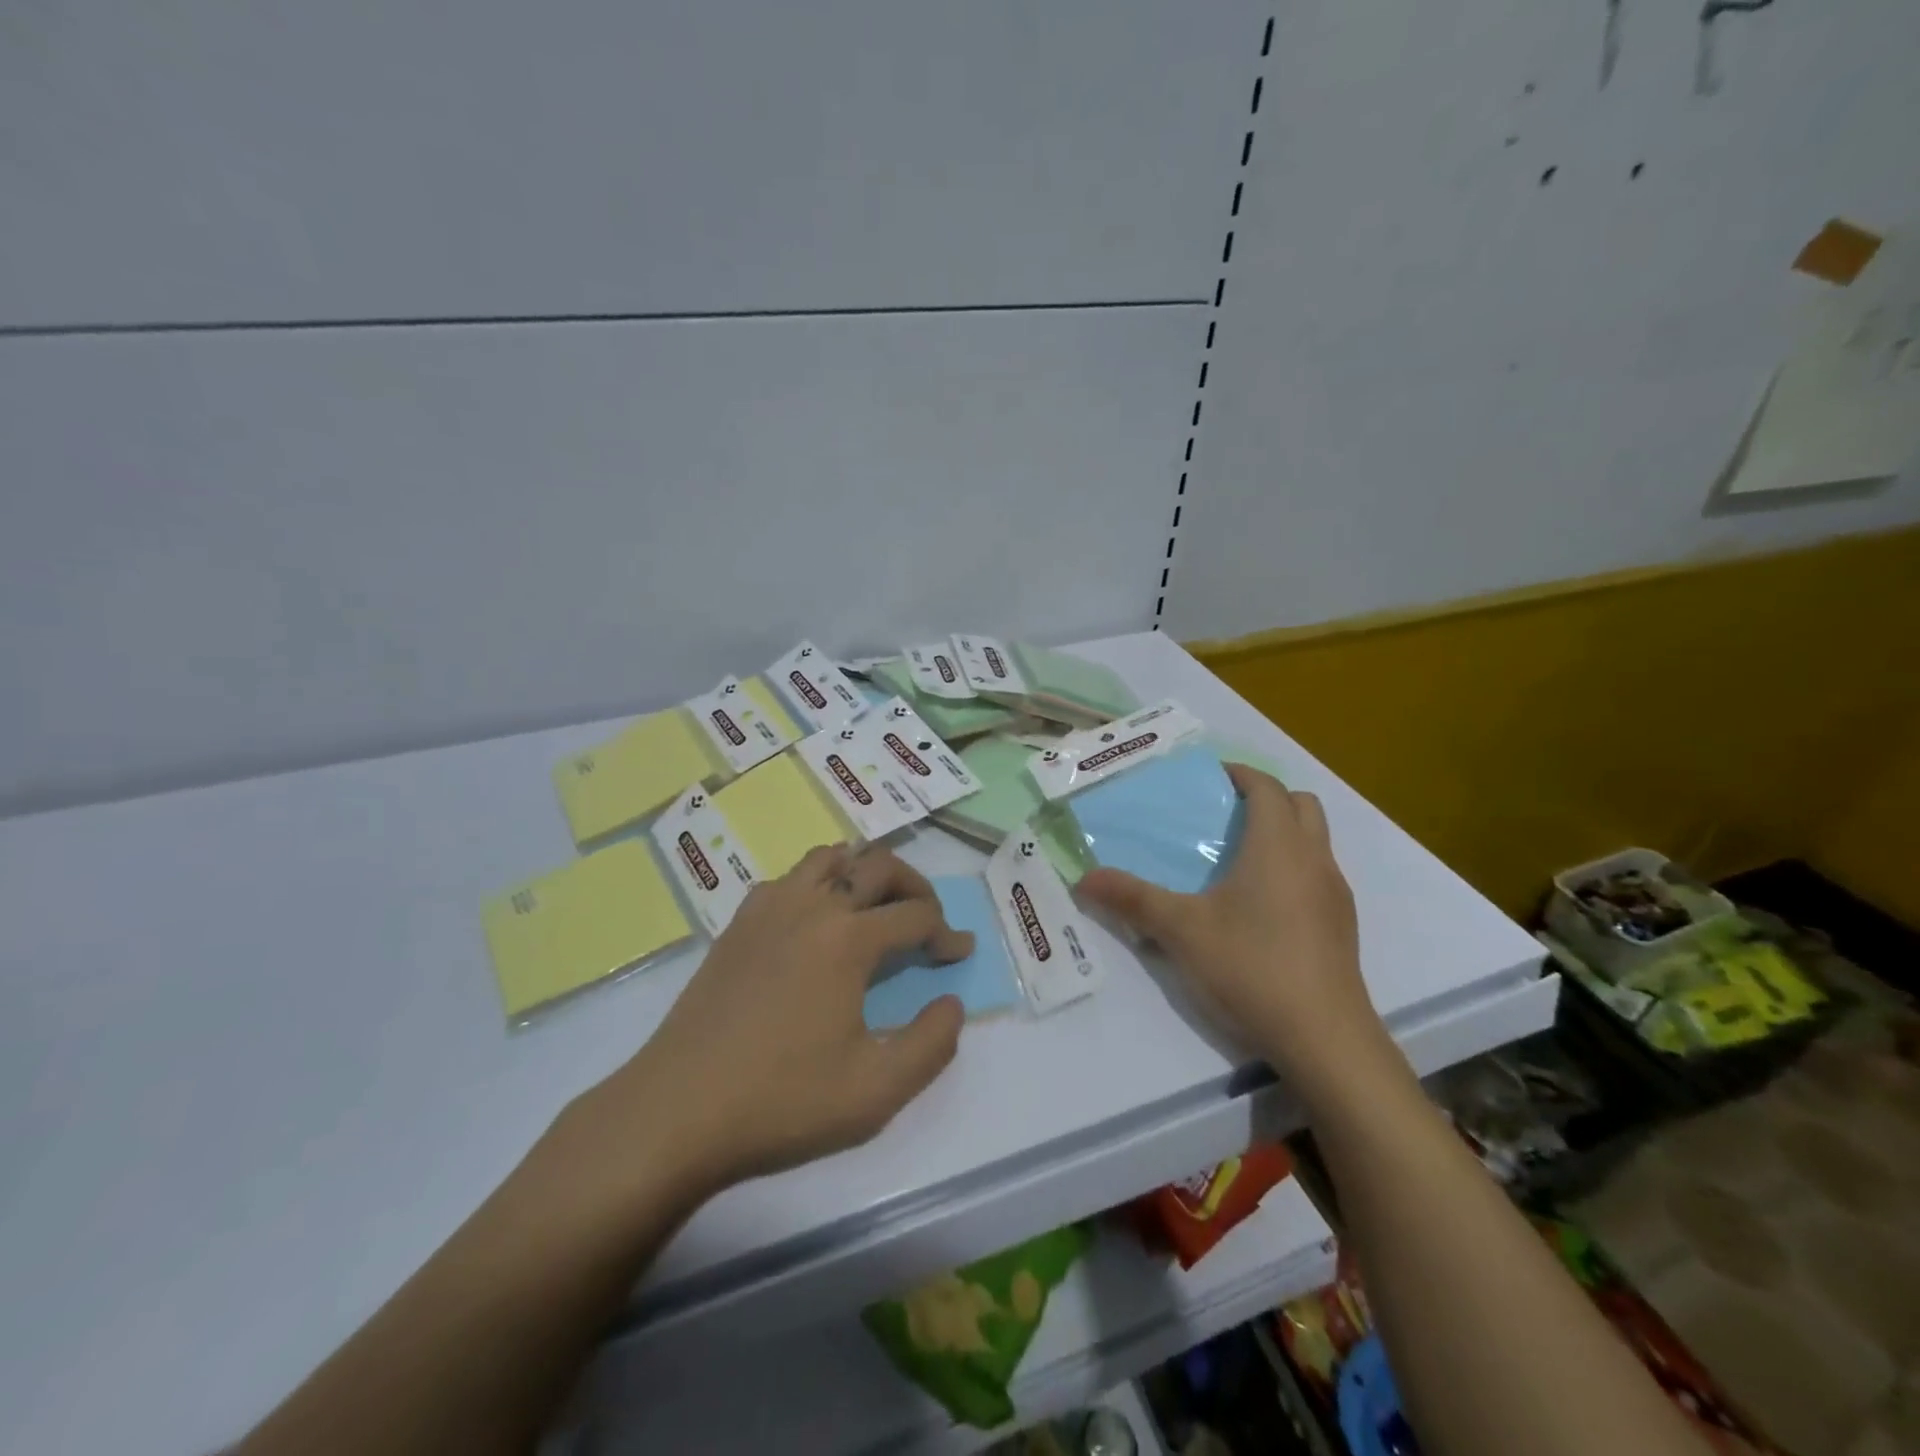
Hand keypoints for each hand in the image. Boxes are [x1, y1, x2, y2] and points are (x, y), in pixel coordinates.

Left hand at [576, 844, 972, 1199]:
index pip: (916, 914)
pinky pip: (790, 878)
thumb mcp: (876, 1091)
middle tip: (928, 919)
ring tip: (875, 907)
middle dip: (915, 886)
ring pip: (829, 857)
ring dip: (863, 872)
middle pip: (878, 865)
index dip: (947, 932)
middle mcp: (812, 906)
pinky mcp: (738, 924)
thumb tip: (950, 1003)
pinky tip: (815, 923)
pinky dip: (818, 884)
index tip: (959, 954)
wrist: (677, 1110)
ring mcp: (769, 908)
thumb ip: (932, 1044)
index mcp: (849, 938)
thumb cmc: (782, 1101)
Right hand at [1079, 765, 1386, 1097]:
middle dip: (1266, 798)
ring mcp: (1335, 894)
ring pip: (1315, 840)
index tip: (1210, 776)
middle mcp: (1314, 859)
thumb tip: (1084, 878)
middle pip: (1300, 805)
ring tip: (1238, 858)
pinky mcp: (1342, 926)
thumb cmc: (1251, 966)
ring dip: (1283, 833)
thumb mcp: (1180, 930)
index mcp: (1278, 845)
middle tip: (1225, 813)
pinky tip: (1261, 907)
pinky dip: (1293, 868)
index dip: (1240, 774)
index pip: (1267, 787)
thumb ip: (1132, 899)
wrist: (1324, 1038)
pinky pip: (1318, 875)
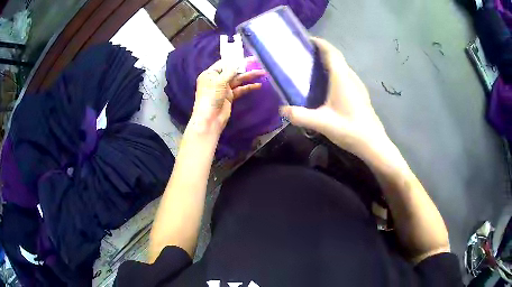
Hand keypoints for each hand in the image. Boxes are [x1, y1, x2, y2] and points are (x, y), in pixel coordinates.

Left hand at [190, 58, 265, 135]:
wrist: (210, 119)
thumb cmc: (211, 97)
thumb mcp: (219, 81)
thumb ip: (229, 71)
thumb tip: (236, 63)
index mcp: (210, 74)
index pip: (223, 63)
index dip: (234, 59)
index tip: (245, 55)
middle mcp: (216, 80)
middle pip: (232, 71)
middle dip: (244, 67)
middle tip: (257, 60)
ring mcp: (224, 88)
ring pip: (238, 80)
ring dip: (250, 76)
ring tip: (263, 72)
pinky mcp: (230, 97)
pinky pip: (241, 89)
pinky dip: (249, 87)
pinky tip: (258, 85)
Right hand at [280, 37, 389, 157]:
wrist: (373, 143)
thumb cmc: (350, 129)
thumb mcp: (322, 123)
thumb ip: (300, 116)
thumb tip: (282, 109)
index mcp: (342, 78)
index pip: (331, 52)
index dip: (320, 43)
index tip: (307, 40)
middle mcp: (350, 77)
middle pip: (336, 57)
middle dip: (321, 51)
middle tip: (304, 55)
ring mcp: (357, 85)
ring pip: (342, 66)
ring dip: (329, 62)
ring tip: (312, 67)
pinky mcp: (360, 93)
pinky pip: (345, 76)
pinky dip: (334, 72)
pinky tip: (327, 85)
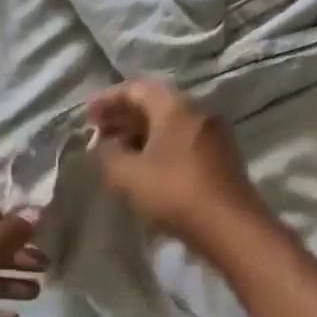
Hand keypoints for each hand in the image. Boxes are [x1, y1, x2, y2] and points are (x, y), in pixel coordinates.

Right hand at [86, 80, 271, 253]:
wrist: (230, 227)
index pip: (136, 89)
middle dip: (123, 117)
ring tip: (116, 152)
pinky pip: (182, 141)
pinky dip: (159, 146)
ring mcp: (213, 134)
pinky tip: (144, 167)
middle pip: (155, 104)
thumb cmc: (174, 192)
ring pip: (169, 124)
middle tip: (97, 132)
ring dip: (140, 133)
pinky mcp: (220, 157)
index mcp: (175, 106)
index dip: (108, 99)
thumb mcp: (128, 175)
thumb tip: (104, 146)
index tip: (86, 115)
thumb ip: (108, 155)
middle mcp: (197, 111)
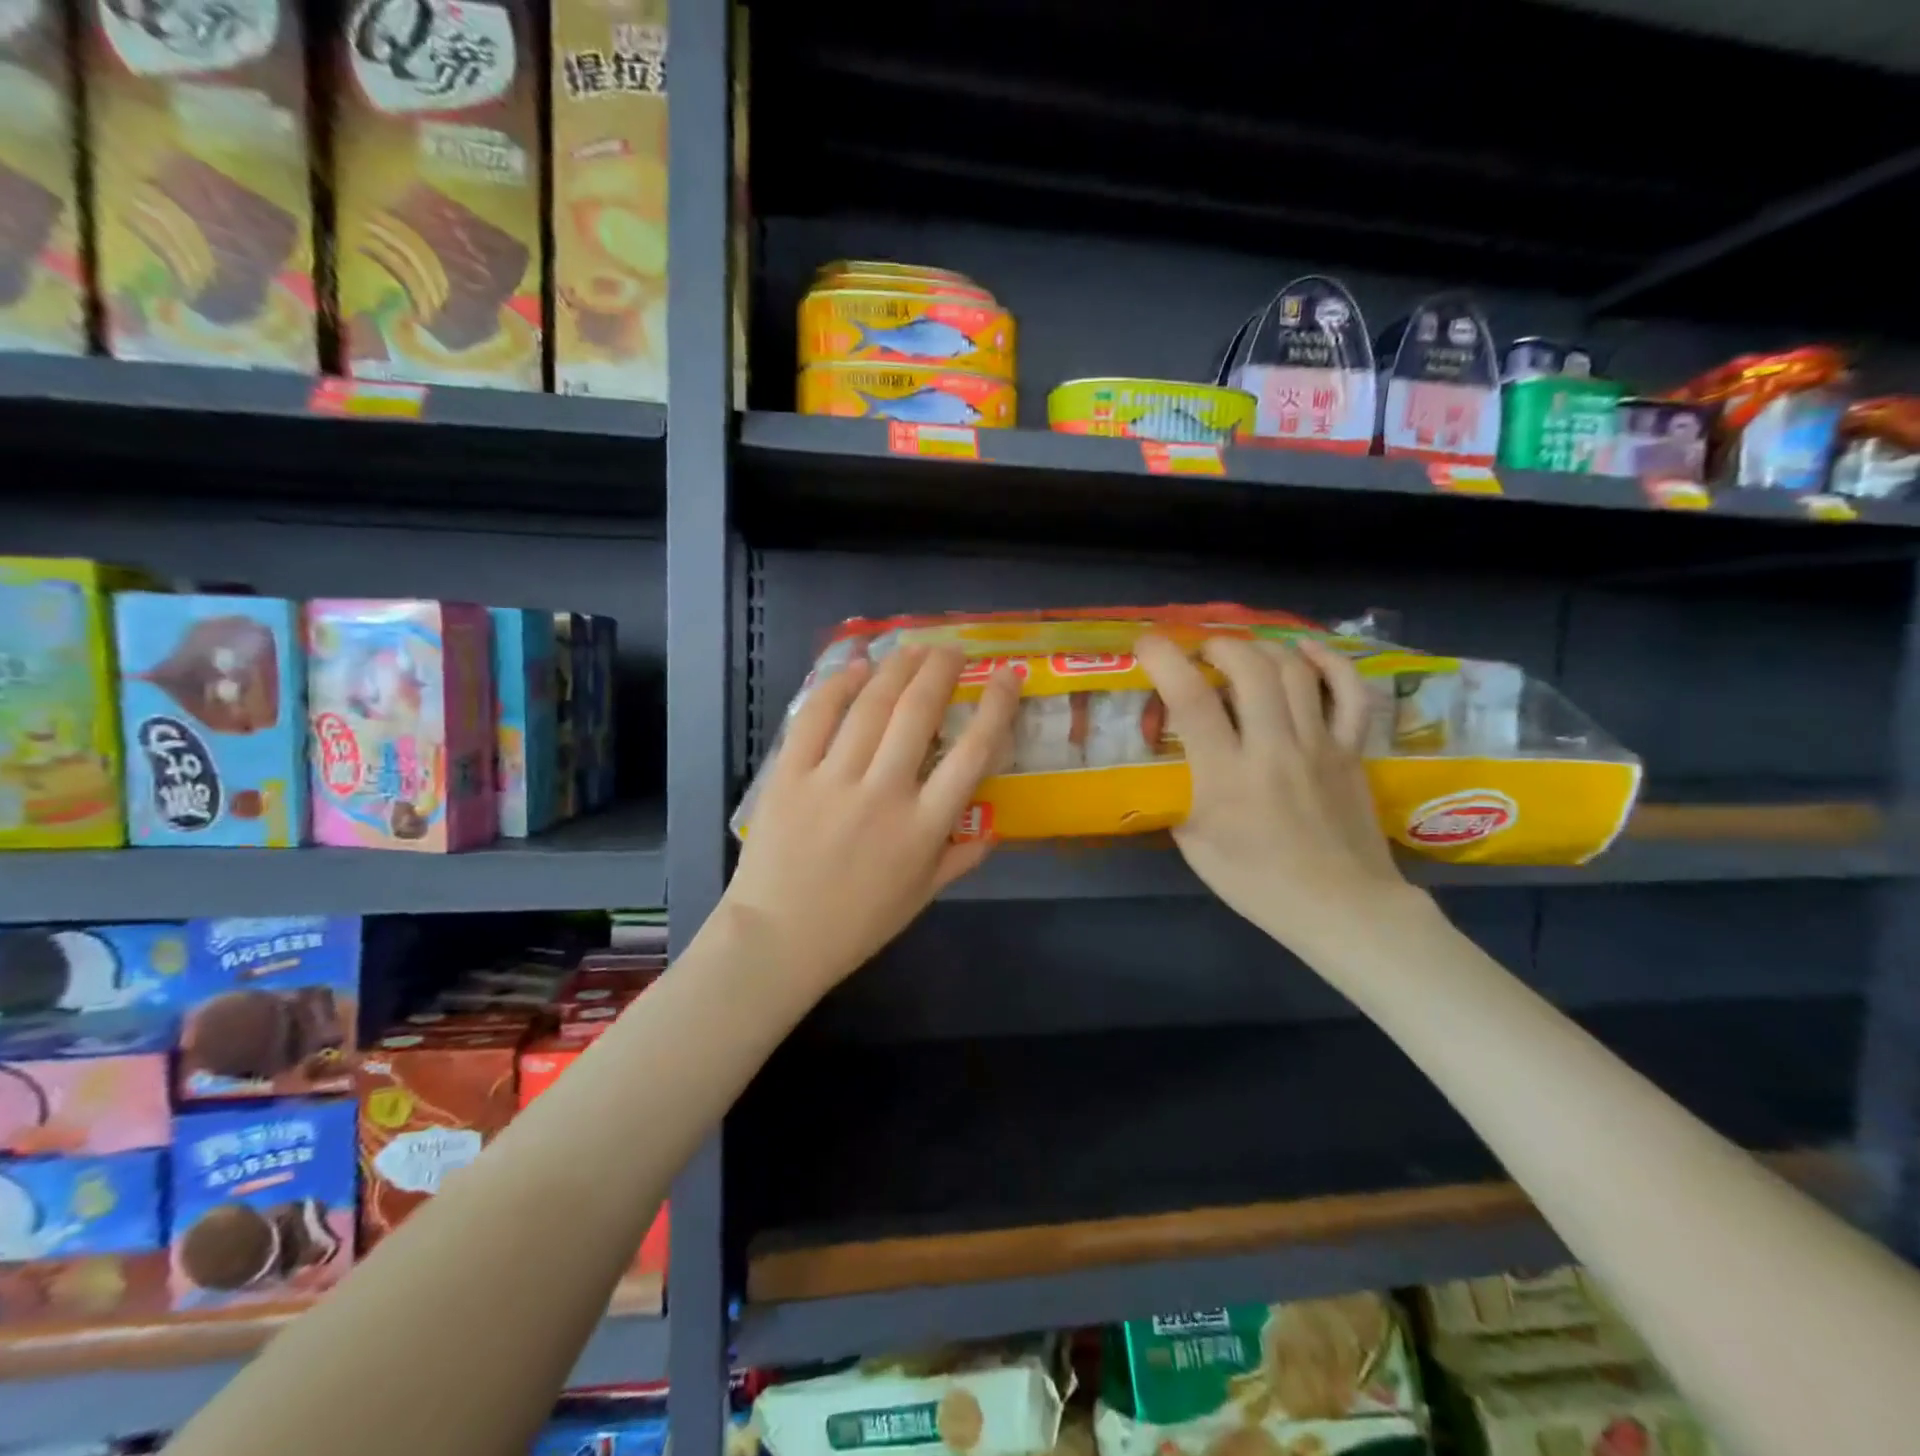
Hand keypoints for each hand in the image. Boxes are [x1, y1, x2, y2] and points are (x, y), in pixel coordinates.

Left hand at [721, 645, 1019, 997]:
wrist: (778, 940)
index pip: (973, 754)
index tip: (1007, 676)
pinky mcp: (790, 775)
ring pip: (872, 706)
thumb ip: (961, 858)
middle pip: (920, 713)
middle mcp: (884, 793)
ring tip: (914, 648)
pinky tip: (856, 669)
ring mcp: (833, 780)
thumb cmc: (856, 924)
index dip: (996, 707)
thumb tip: (994, 828)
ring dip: (897, 667)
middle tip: (952, 649)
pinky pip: (816, 718)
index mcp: (924, 827)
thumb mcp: (921, 897)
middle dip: (941, 670)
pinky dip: (838, 686)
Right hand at [1136, 633, 1417, 956]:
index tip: (1147, 645)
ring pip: (1294, 671)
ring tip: (1241, 654)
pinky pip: (1349, 692)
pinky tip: (1305, 650)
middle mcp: (1274, 748)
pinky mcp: (1351, 750)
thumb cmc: (1258, 883)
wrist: (1342, 907)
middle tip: (1201, 654)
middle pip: (1249, 668)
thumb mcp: (1195, 845)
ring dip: (1261, 649)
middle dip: (1218, 646)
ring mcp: (1320, 745)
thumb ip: (1179, 796)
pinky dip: (1328, 662)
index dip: (1165, 660)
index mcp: (1226, 776)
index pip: (1192, 700)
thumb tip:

== Task objective ==
Output the whole listing exactly. Pictures stay out.

== Result ==
Hand keypoints for each hand in the image. Boxes are [x1, y1, x2, y2] and points are (x, y), in pixel coordinates.

Left hand at [576, 844, 972, 1199]:
index pip: (916, 914)
pinky pip: (790, 878)
thumb mcp: (876, 1091)
middle tip: (928, 919)
ring tip: (875, 907)
middle dip: (915, 886)
ring pip: (829, 857)
ring dip: (863, 872)
middle pip: (878, 865)
index dip: (947, 932)
middle mcp: (812, 906)
pinky mcp: (738, 924)
thumb tip: (950, 1003)
pinky tip: (815, 923)
pinky dip: (818, 884)
index tip: (959, 954)
wrist: (677, 1110)
ring mcp: (769, 908)
thumb ip: (932, 1044)
index mcp: (849, 938)
thumb cmc: (782, 1101)
Right hand at [1079, 765, 1386, 1097]:
middle dip: (1266, 798)
ring mcp: (1335, 894)
ring pip: (1315, 840)
index tip: (1210, 776)
middle mcp: (1314, 859)
thumb tip: (1084, 878)
middle pip: (1300, 805)
ring tip: (1238, 858)
pinky mcp: (1342, 926)
thumb cmc: (1251, 966)
ring dip: (1283, 833)
thumb mcp: (1180, 930)
index mcp: (1278, 845)
middle tip: (1225, 813)
pinky tip: (1261, 907)
pinky dip: (1293, 868)
index dip: (1240, 774)
index pip: (1267, 787)
thumb ip: (1132, 899)
wrist: (1324, 1038)
pinky pip: (1318, 875)
Hand keypoints for each hand in the image. Boxes are [x1, y1, x2, y2] and points are (x, y), in pixel coordinates.

Left hand at [190, 58, 265, 135]:
wrist: (210, 119)
thumb cmc: (211, 97)
thumb mcp: (219, 81)
thumb ip: (229, 71)
thumb tip: (236, 63)
index mcp: (210, 74)
index pip: (223, 63)
index dip: (234, 59)
index tip: (245, 55)
middle mcp: (216, 80)
middle pip: (232, 71)
middle dip: (244, 67)
middle tip: (257, 60)
ring mcp: (224, 88)
ring pip: (238, 80)
ring dip: (250, 76)
ring tip: (263, 72)
pinky mcp: (230, 97)
pinky pip: (241, 89)
pinky dip: (249, 87)
pinky tip: (258, 85)
Right hand at [280, 37, 389, 157]:
wrist: (373, 143)
thumb cmc: (350, 129)
thumb mcp: (322, 123)
thumb ip: (300, 116)
thumb tip: (282, 109)
index mcp: (342, 78)
index pip: (331, 52)
index dip: (320, 43)
index tip: (307, 40)
middle mcp: (350, 77)
middle pip: (336, 57)
middle dip: (321, 51)
middle tip: (304, 55)
ring mcp: (357, 85)
ring pip: (342, 66)
ring dip: (329, 62)
ring tip: (312, 67)
pinky mcp: (360, 93)
pinky pip: (345, 76)
pinky dip: (334, 72)
pinky tip: (327, 85)
Hand keypoints for each hand in the image. Boxes are [x1, y1, x2, y2] and points are (x, y), in pixel coordinates.

Right hand at [86, 80, 271, 253]:
wrist: (230, 227)
index pip: (136, 89)
middle dip: (123, 117)
ring tip: (116, 152)
pinky pip: (182, 141)
pinky dip: (159, 146)
ring mcp: (213, 134)
pinky tip: (144, 167)
middle pip: (155, 104)
thumb cmc: (174, 192)
ring pip: (169, 124)
middle tip: (97, 132)
ring dip: (140, 133)
pinky mcp: (220, 157)
index mcp: (175, 106)
index dip: (108, 99)
thumb mcp: (128, 175)
thumb tip: (104, 146)
index tip: (86, 115)
thumb ip: (108, 155)
middle mcp: (197, 111)
Hand keypoints for each hand in the image. Boxes are [x1, y1, x2, y2] and points are (x, y), in pixel coordinates.

Left hand at [721, 645, 1019, 997]:
wrist: (778, 940)
index pip: (973, 754)
index tip: (1007, 676)
pinky mcp: (790, 775)
ring pip: (872, 706)
thumb ip: (961, 858)
middle pip: (920, 713)
middle mcp: (884, 793)
ring tip: (914, 648)
pinky tip: (856, 669)
ring mcp: (833, 780)
thumb cmc: (856, 924)
index dip: (996, 707)
thumb tip: (994, 828)
ring dip: (897, 667)
middle tip: (952, 649)
pinky pip: (816, 718)
index mcp: (924, 827)
thumb mcp: (921, 897)
middle dip: (941, 670)
pinky dip: (838, 686)
Right hand at [1136, 633, 1417, 956]:
index tip: (1147, 645)
ring pip: (1294, 671)
ring tip: (1241, 654)
pinky pip: (1349, 692)
pinky tip: (1305, 650)
middle mcp: (1274, 748)
pinky mcp: (1351, 750)
thumb cmc: (1258, 883)
wrist: (1342, 907)
middle tip: (1201, 654)
middle pip: (1249, 668)
thumb mcp: (1195, 845)
ring dip: (1261, 649)
middle dip: (1218, 646)
ring mcp: (1320, 745)
thumb ip: (1179, 796)
pinky dip: (1328, 662)
index dip: (1165, 660)
index mcp: (1226, 776)
index pip: (1192, 700)
thumb tip:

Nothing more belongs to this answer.